:: To do ::
Produce an exact copy of all the data below, dropping every image.

:: Extracted data ::
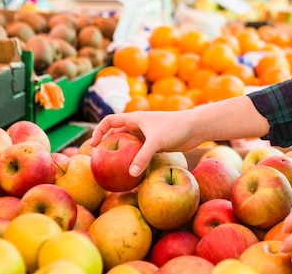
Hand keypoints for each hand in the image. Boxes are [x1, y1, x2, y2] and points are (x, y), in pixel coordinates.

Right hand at [91, 96, 271, 176]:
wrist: (196, 127)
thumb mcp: (157, 141)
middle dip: (107, 144)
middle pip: (117, 133)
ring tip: (112, 168)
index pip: (110, 121)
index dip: (99, 131)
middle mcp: (140, 126)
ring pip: (129, 144)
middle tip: (98, 160)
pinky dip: (134, 159)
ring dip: (121, 153)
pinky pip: (140, 151)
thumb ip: (143, 157)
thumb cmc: (176, 128)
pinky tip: (132, 171)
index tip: (95, 145)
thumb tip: (131, 174)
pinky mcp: (157, 144)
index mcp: (135, 118)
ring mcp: (148, 135)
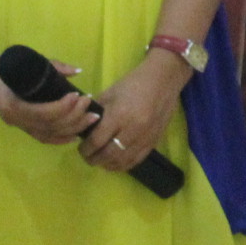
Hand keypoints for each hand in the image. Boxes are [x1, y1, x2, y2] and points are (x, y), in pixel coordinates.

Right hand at [0, 55, 94, 145]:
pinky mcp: (20, 124)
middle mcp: (14, 119)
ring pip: (48, 134)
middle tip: (90, 104)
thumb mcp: (26, 61)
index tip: (78, 95)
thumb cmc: (1, 64)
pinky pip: (41, 136)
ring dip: (72, 128)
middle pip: (49, 127)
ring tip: (90, 118)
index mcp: (13, 105)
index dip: (63, 108)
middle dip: (74, 118)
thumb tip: (77, 72)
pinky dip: (59, 137)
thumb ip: (52, 66)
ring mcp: (17, 124)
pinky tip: (74, 134)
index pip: (43, 113)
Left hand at [79, 56, 186, 173]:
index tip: (81, 148)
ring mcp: (145, 138)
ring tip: (100, 160)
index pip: (97, 140)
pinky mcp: (154, 141)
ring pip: (122, 161)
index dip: (85, 149)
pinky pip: (136, 160)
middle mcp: (132, 130)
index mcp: (119, 114)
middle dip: (94, 159)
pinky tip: (115, 162)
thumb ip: (96, 111)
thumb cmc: (134, 82)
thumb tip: (85, 128)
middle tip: (87, 156)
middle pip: (108, 155)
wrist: (164, 79)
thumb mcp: (110, 93)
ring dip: (107, 164)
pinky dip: (123, 165)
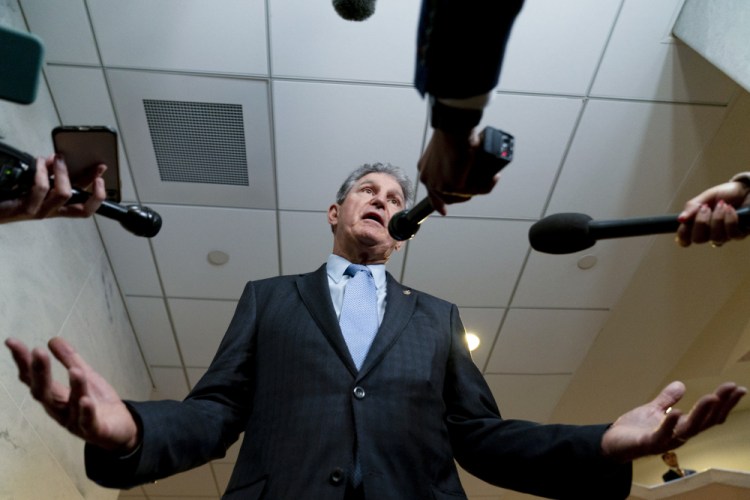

:: Solution for this exercise ::
Hand keypoints for each hand in the image. Boxes are [x1, y1, x2, y2] and points are (x, y), in pixel coordinates.

Right hand at [91, 96, 271, 176]:
wrist: (196, 127)
thumb mcp: (157, 141)
middle dip: (107, 144)
middle pip: (117, 133)
ring tip: (112, 168)
index pip: (110, 121)
index dip: (99, 131)
middle mcp: (140, 126)
ring pip: (129, 144)
middle tip: (98, 160)
pinky dip: (134, 159)
ring dip: (121, 153)
pinky pip: (140, 151)
thumb ip: (143, 157)
thumb cmc: (176, 128)
pinky tip: (132, 171)
index tip: (95, 145)
thumb tip: (131, 174)
pinky mcp: (157, 144)
index mcp: (135, 118)
ring mcp: (148, 135)
Hand keypoints for each hand in the image. Boxes are [x1, y1, x2, y2] and points are (x, y), in pixel coordinates.

Right hand at [0, 55, 94, 145]:
pinky mcp: (20, 124)
middle mcp: (14, 119)
ring pip: (48, 134)
middle tip: (90, 104)
thumb mcp: (26, 61)
index tip: (78, 95)
thumb cmc: (1, 64)
pinky pip: (41, 136)
ring dip: (72, 128)
middle pip: (49, 127)
ring tip: (90, 118)
index mcp: (13, 105)
index dip: (63, 108)
middle dip: (74, 118)
thumb tip: (77, 72)
pinky dip: (59, 137)
thumb ip: (52, 66)
ring mcp: (17, 124)
pinky tip: (74, 134)
index pip: (43, 113)
Left hand at [79, 56, 186, 173]:
index tip: (81, 148)
ring mcp: (145, 138)
ring tip: (100, 160)
index pip: (97, 140)
pinky mcp: (154, 141)
ring pip: (122, 161)
index dip: (85, 149)
pinky pip: (136, 160)
middle mcp: (132, 130)
index mcp: (119, 114)
middle dip: (94, 159)
pinky tip: (115, 162)
thumb ip: (96, 111)
thumb cmc: (134, 82)
thumb tip: (85, 128)
middle tip: (87, 156)
middle pip: (108, 155)
wrist: (164, 79)
thumb mcp: (110, 93)
ring dip: (107, 164)
pinky dip: (123, 165)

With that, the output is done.